# WORK ORDER
Skip the pictures and repeat each line of the data exactly.

*-*-*

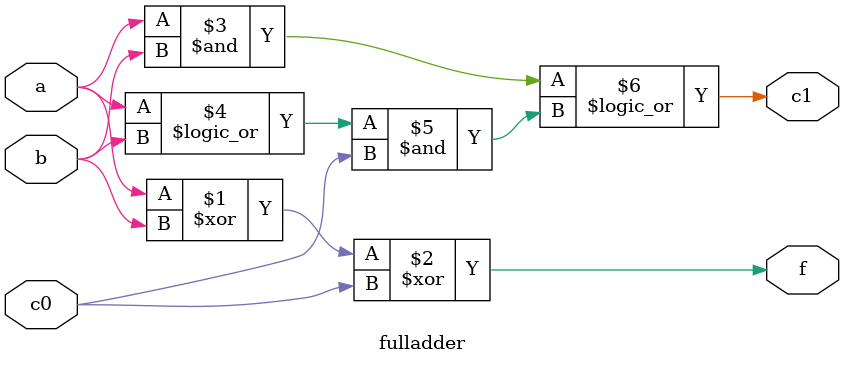
<source format=v>
`timescale 1ns / 1ps

module fulladder(a,b,c0,c1,f   );
  input a;
  input b;
  input c0;
  output c1;
  output f;
  
  assign f = a^b^c0;
  assign c1 = a&b||(a||b)&c0;

endmodule

</source>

*-*-*

# WORKED SOLUTION
<source format=v>
`timescale 1ns / 1ps

module fulladder(a,b,c0,c1,f   );
  input a;
  input b;
  input c0;
  output c1;
  output f;
  
  assign f = a^b^c0;
  assign c1 = a&b||(a||b)&c0;

endmodule

</source>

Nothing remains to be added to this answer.